Virgil’s offering consists of a cloud service (PHE Service) plus open source SDKs (PureKit) which together implement the PHE protocol.

The protocol consists of two phases:

  1. Enrollment (registration). During the enrollment phase, your application backend with installed PureKit interacts with Virgil PHE service to bind a user's password and random encryption key to it thereby creating a unique Pure Record for a specific user of your database.

Pure-Record - a unique data that is associated with a specific user’s password (1 password = 1 record). Each Pure-Record contains a user's Pure-Record version, your application & PHE service random salts, two values obtained during the execution of the PHE protocol and user's PHE encryption key.

  1. Login (authentication). During the login phase, the client attempts to unbind the server's cryptographic information from the Pure Record using the user provided password and if this process succeeds, only then is the client able to decode the encryption key used to protect the user's personal data.

To verify a user's password, the client communicates with the server and provides the same cryptographic data that was supplied during the enrollment phase. This makes it impossible to get to the user's passwords even if the database was compromised, which is an especially useful feature for SMBs who don’t have the resources to manage the fallout from a data breach.

Having a unique encryption key per user record makes it possible to decrypt personal data only if the user supplied the correct password.

This technology can be used within any database or login system that uses a password, so it’s accessible for SMBs of any industry or size. And the potential impact could eliminate password and database breaches completely, which is not an exaggeration.

Pure Record enrollment

In PureKit enrollment is a process during which your application backend with installed PureKit interacts with Virgil PHE service in order to create a unique Pure Record for a specific user of your database.

As a result, during the registration step, each user obtains:

  • personal unidentifiable profile at the PHE service;
  • unique Pure Record, that needs to be stored in your database;
  • and a unique key pair that will be used on the next (encryption) step for data protection.

Note! User's key pair is associated with their Pure Record.

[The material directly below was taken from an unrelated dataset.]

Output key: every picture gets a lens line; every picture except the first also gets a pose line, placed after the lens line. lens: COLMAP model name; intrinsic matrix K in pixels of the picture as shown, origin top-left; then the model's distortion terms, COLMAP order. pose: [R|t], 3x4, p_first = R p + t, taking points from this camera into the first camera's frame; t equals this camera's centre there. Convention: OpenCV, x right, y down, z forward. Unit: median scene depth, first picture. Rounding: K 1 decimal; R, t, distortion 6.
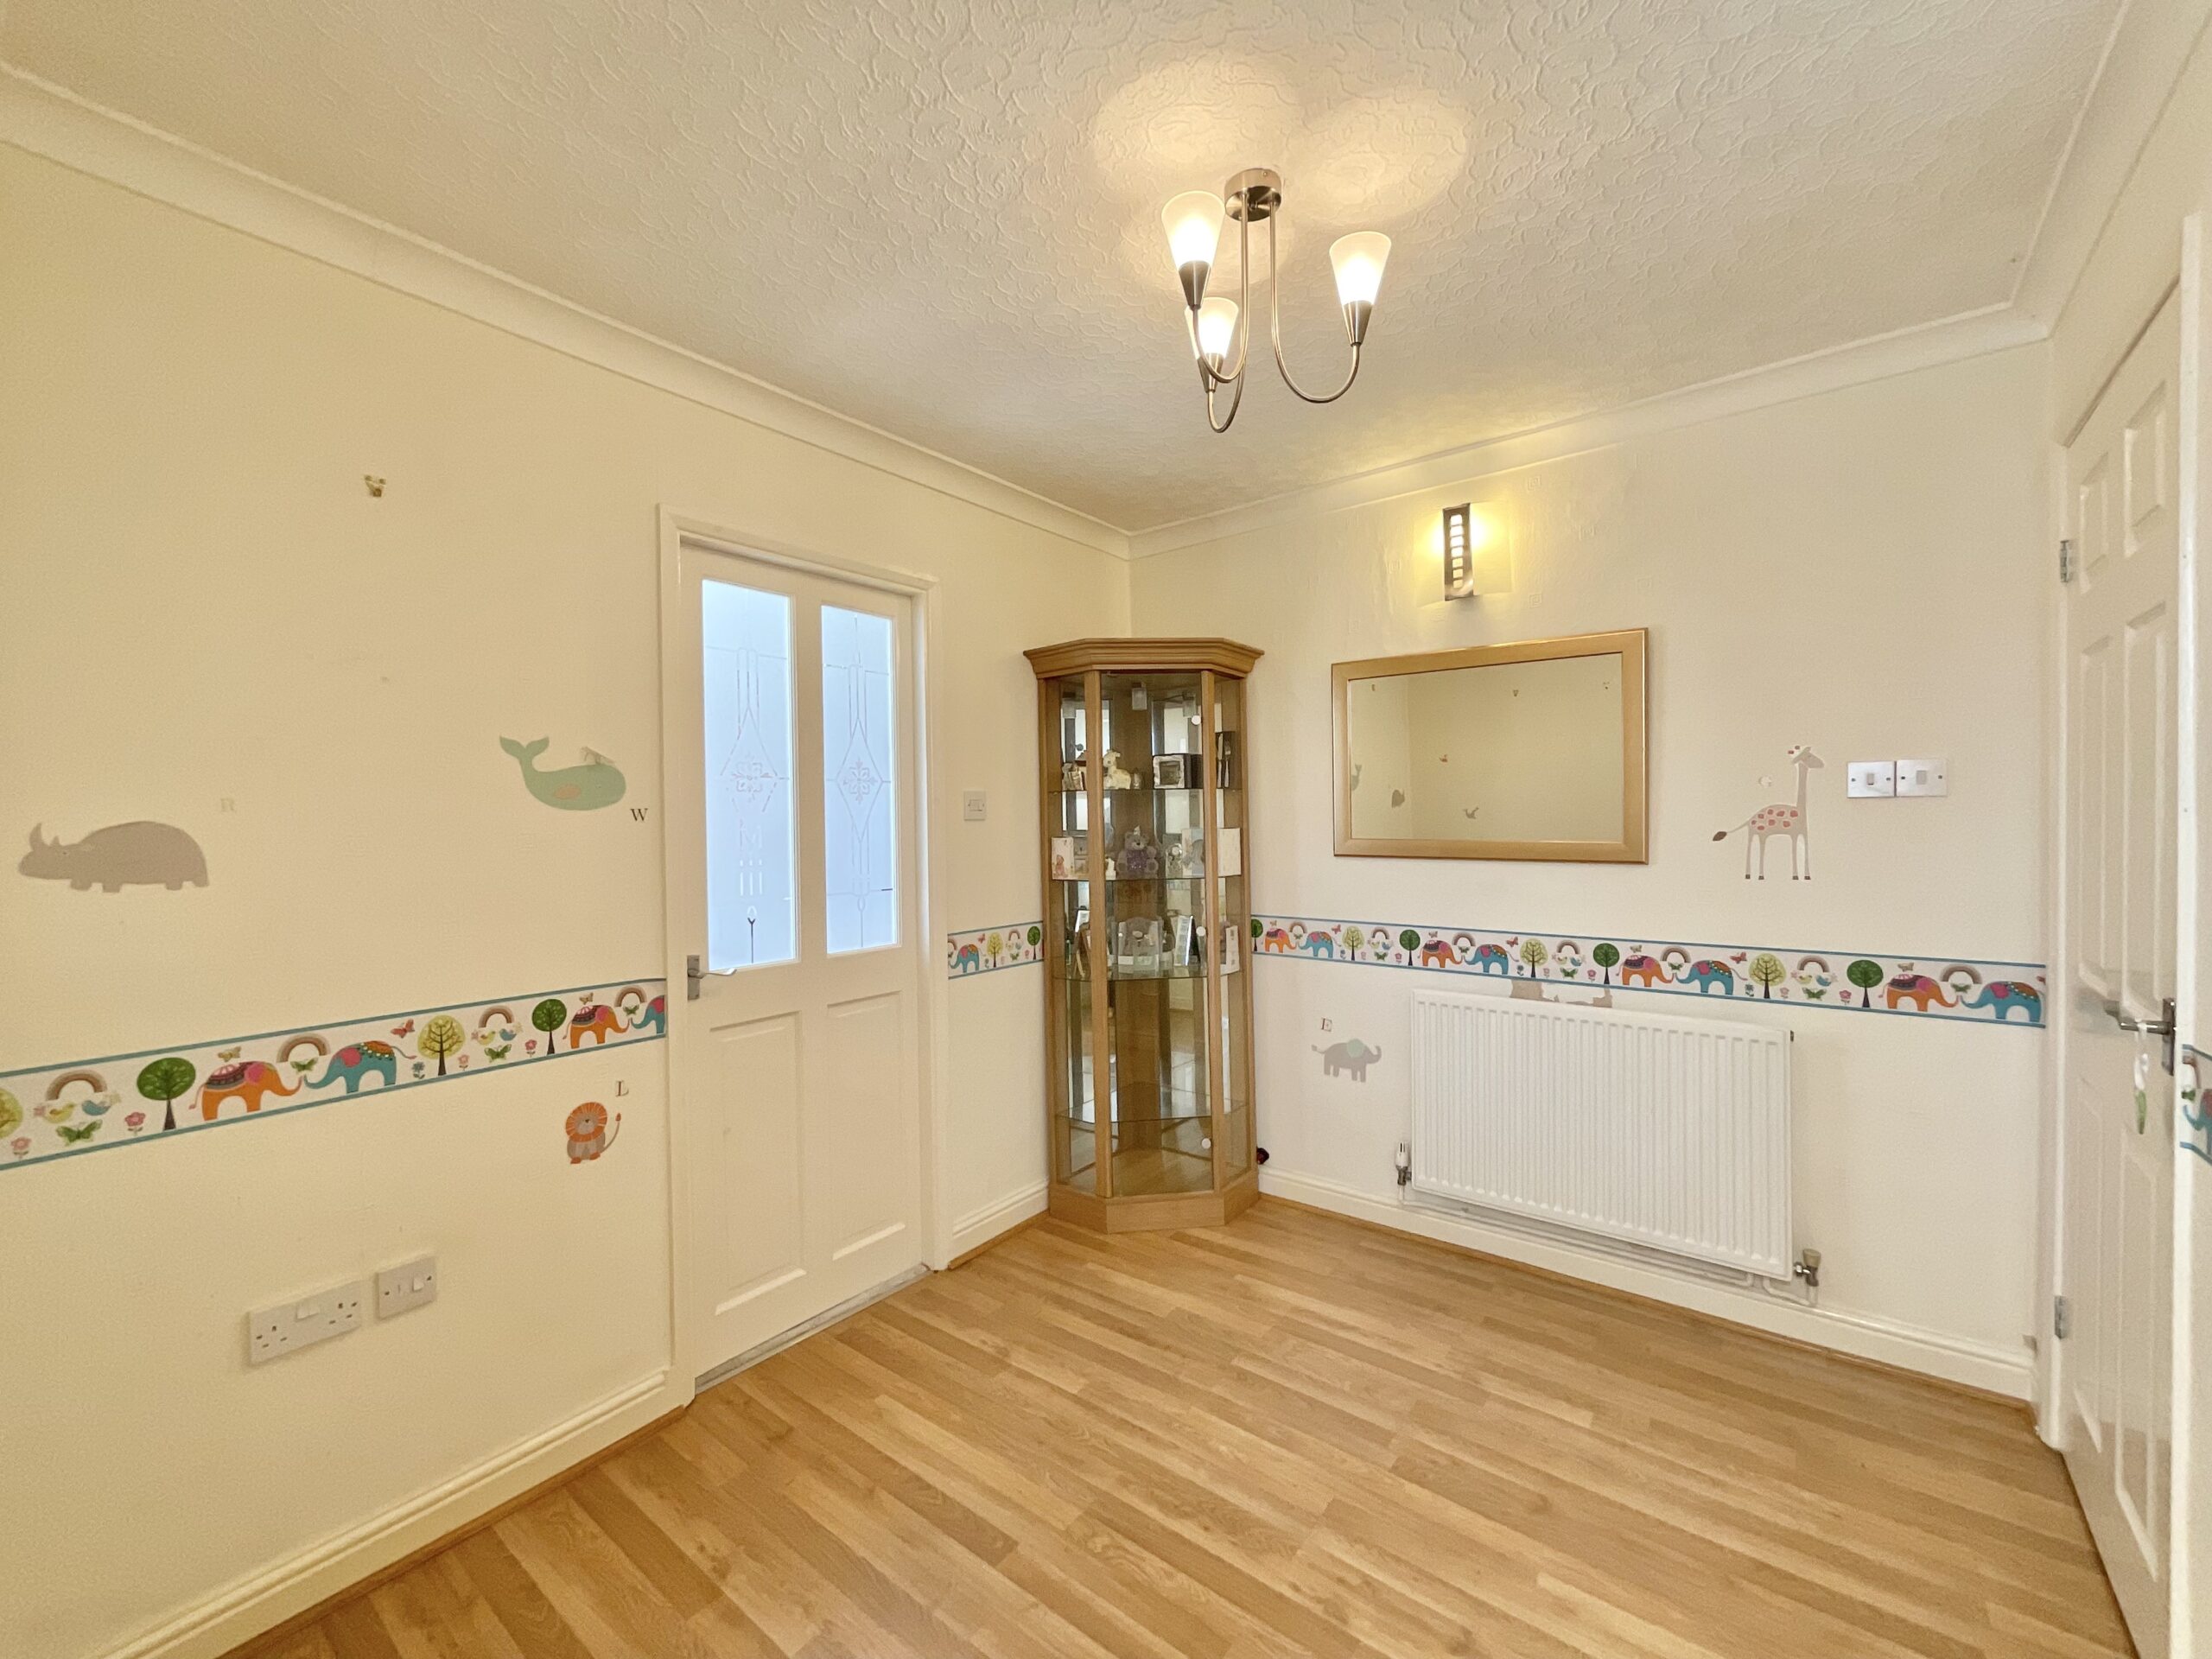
lens RADIAL K [[898.0, 0, 1106.0], [0, 898.0, 834.3], [0, 0, 1]] dist [-0.003926, 0.001135]
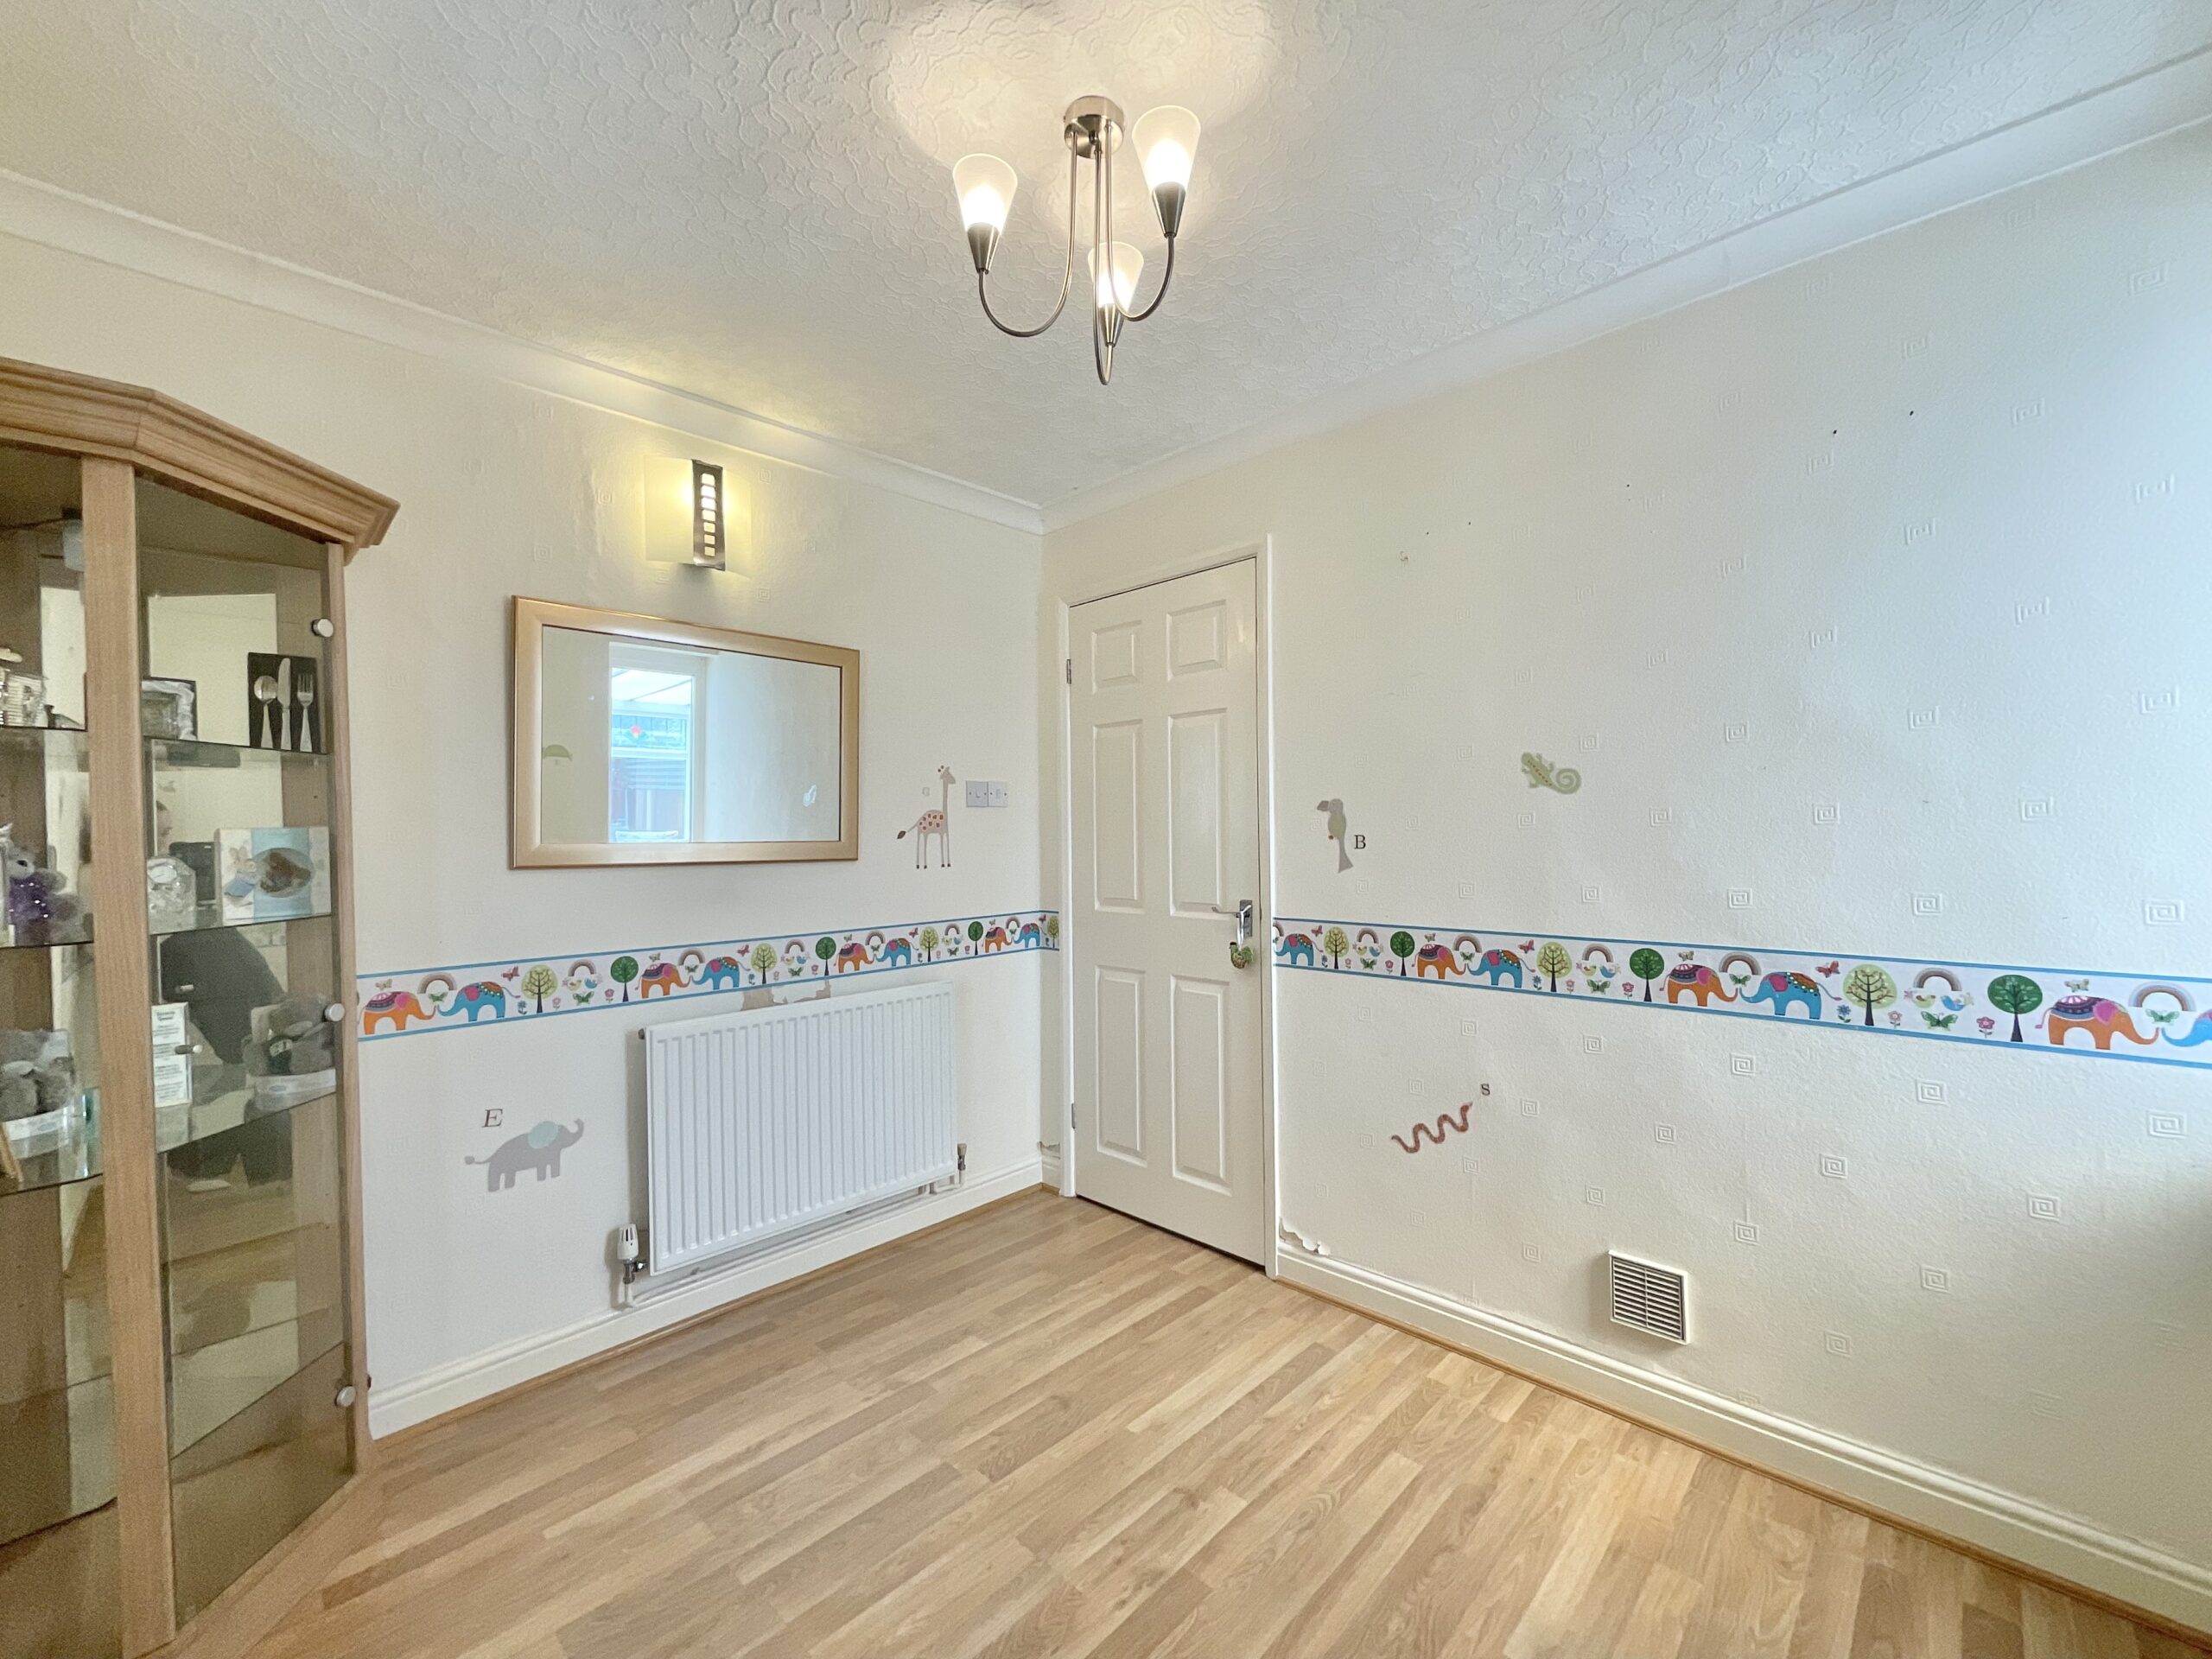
lens RADIAL K [[898.0, 0, 1104.8], [0, 898.0, 829.9], [0, 0, 1]] dist [-0.003926, 0.001135]
pose [[0.103883, 0.014029, 0.994491, -0.497671], [0.029422, 0.999420, -0.017172, 0.024431], [-0.994154, 0.031044, 0.103409, 0.595135]]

To create a Pure Record for a new or existing database, go through the following steps:

  1. Take a user's password (or its hash or whatever you use) and pass it through the EnrollAccount function in the PureKit on your Server side.
  2. PureKit will send a request to the PHE service for registration.
  3. Then, PureKit will create a user's Pure Record. You need to store this unique user's Pure Record in your database in the associated column.
  4. (optional) Encrypt your user password hashes with the recovery key generated in Generate a recovery keypair step and save them to your database.

Create Pure Record

Authentication with Pure Record

Authentication is a process during which the Virgil PHE service checks whether the user password was entered correctly. If user authentication is successful, the user is given access to their encryption keys in order to perform data decryption.

Approach advantages:

  • First, both the Service Provider and the PHE Service alone are unable to check whether a given password is correct. This means the best strategy for any attacker who has fully compromised the Service Provider is to launch online (instead of offline) attacks.
  • Second, the PHE Service can track the number of unsuccessful login attempts of each client, and rate-limit password validation requests (e.g. online attacks), on a per-user basis.
  • Third, the PHE Service has no information about user passwords.
  • Lastly, if the Service Provider or the PHE Service is compromised, or if the secret keys have been in use for quite some time, the Service Provider and PHE Service can jointly rotate the keys to refresh their secret keys. Furthermore, key-rotation is invisible to the end users. Specifically, the server can locally update end user records without interacting with the PHE Service or the end users.

PHE service doesn't know users' passwords or their hash, it is ONLY able to check if the password was entered correctly.